**WORK INSTRUCTION:** Would you please repeat the data that follows, exactly as it reads?

+ + + +

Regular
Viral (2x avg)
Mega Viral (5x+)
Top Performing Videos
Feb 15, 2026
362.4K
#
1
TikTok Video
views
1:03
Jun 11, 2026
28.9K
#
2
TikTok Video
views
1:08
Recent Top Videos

+ + + +

**WRITTEN ANSWER:**
Regular
Viral (2x avg)
Mega Viral (5x+)
Top Performing Videos
Feb 15, 2026
362.4K
#
1
TikTok Video
views
1:03
Jun 11, 2026
28.9K
#
2
TikTok Video
views
1:08
Recent Top Videos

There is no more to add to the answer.